Because I see the evidence every day. People come in after five years, ten years, and they're still in the same place emotionally. They've just gotten better at hiding it. Time is neutral. It doesn't care whether you're working or avoiding.
So what's the actual mechanism? If someone is grieving, and they're resisting the sadness, what happens in the body or mind?
Resistance creates tension. You're using energy to push the feeling away instead of letting it move through you. That tension compounds. The original pain gets wrapped in frustration, shame, sometimes anger at yourself for still hurting. You end up suffering twice.
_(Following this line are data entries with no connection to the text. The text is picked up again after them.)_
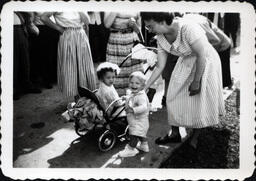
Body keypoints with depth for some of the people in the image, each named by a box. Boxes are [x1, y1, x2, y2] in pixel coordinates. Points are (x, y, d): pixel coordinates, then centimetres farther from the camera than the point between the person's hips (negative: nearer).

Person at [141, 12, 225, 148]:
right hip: (186, 62, 6)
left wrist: (196, 82, -21)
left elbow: (202, 55, -28)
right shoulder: (161, 38, -11)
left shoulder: (187, 28, -34)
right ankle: (174, 134, 21)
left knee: (201, 101, 1)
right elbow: (160, 67, -5)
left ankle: (195, 138, 21)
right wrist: (144, 88, -7)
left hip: (206, 62, -6)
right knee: (174, 96, 3)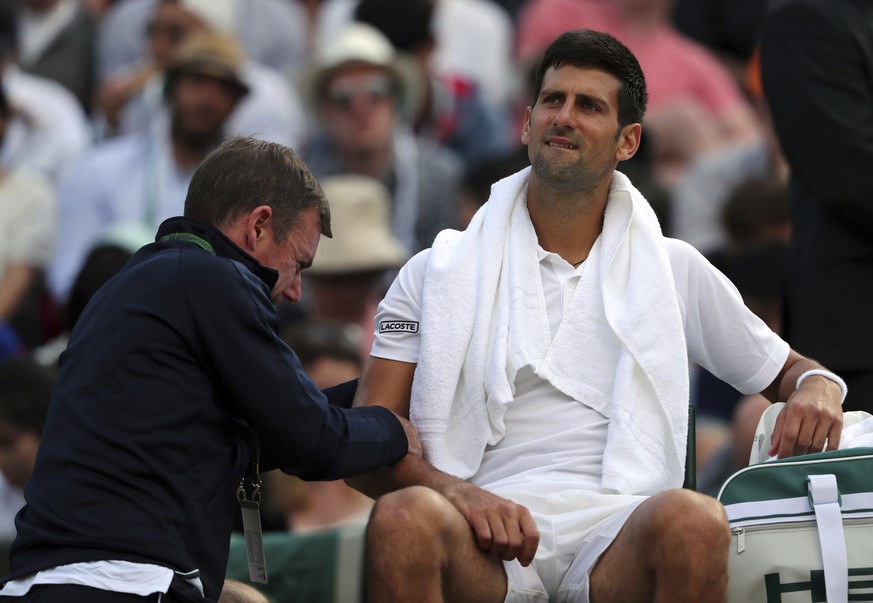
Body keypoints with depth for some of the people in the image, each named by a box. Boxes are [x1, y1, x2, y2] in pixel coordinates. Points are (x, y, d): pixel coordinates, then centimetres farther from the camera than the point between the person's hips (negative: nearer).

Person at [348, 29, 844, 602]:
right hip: (487, 548, -1)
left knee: (694, 519, -36)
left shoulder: (675, 271, 21)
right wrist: (454, 491, -14)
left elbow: (787, 371, 32)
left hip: (617, 540, 1)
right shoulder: (438, 275, 16)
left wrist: (818, 390, 5)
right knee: (404, 518, -37)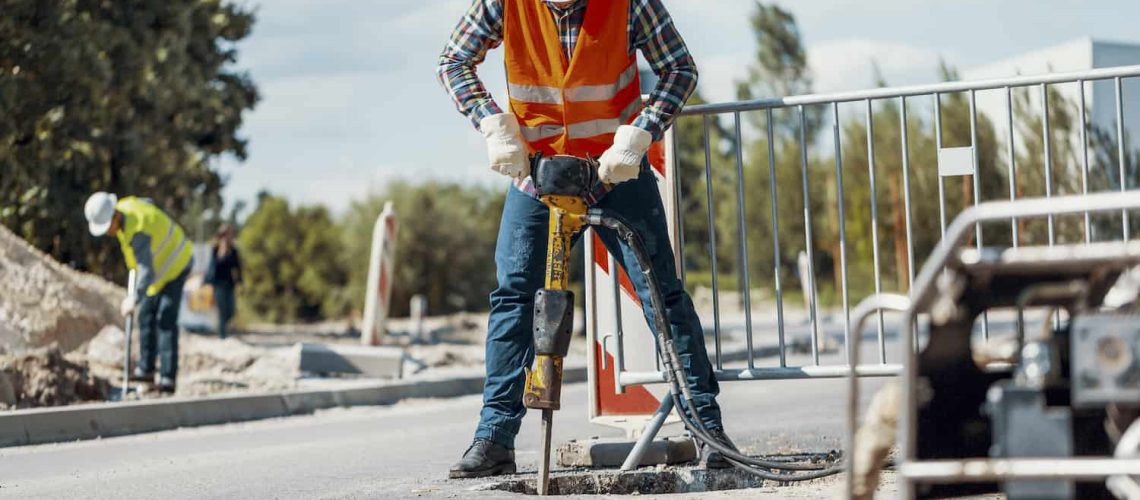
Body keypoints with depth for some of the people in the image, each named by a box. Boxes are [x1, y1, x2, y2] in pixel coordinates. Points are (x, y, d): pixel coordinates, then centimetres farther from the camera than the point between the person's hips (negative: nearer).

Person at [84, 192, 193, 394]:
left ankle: (168, 378, -18)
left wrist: (134, 299, -41)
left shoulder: (137, 233, -35)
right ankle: (146, 369, 16)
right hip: (162, 263, 10)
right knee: (146, 315, 10)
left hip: (175, 265, -10)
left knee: (166, 320, -16)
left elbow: (147, 273, -42)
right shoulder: (125, 205, -7)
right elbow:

You mention hope as essential to resilience. But isn't hope sometimes just denial? How do you know the difference?
Hope isn't about pretending the bad thing didn't happen. It's about believing you can integrate it, that you can be whole again even though you've been broken. That's different from denial. Denial says it didn't happen. Hope says it happened and I can still build something meaningful from here.
Brief therapy sounds like it could be dismissive—like you're just trying to get people out the door. How is that different from avoidance?
The opposite. Brief therapy is about not letting the pain become your identity. Some approaches ask you to dig deeper and deeper into the wound, as if understanding its origins will heal it. But that can trap you. I'm interested in: what's one thing you can do differently today that prevents this from getting worse? That's active, not avoidant.
You mentioned that society has a taboo around suffering. Do you think people are ashamed of pain, or afraid of burdening others?
Both. There's a cultural message that you should be fine, that you should move on quickly. Showing pain feels like weakness. But the people who recover best are the ones who can say, "I'm struggling," and let others in. That vulnerability is actually what heals—the connection, not the isolation.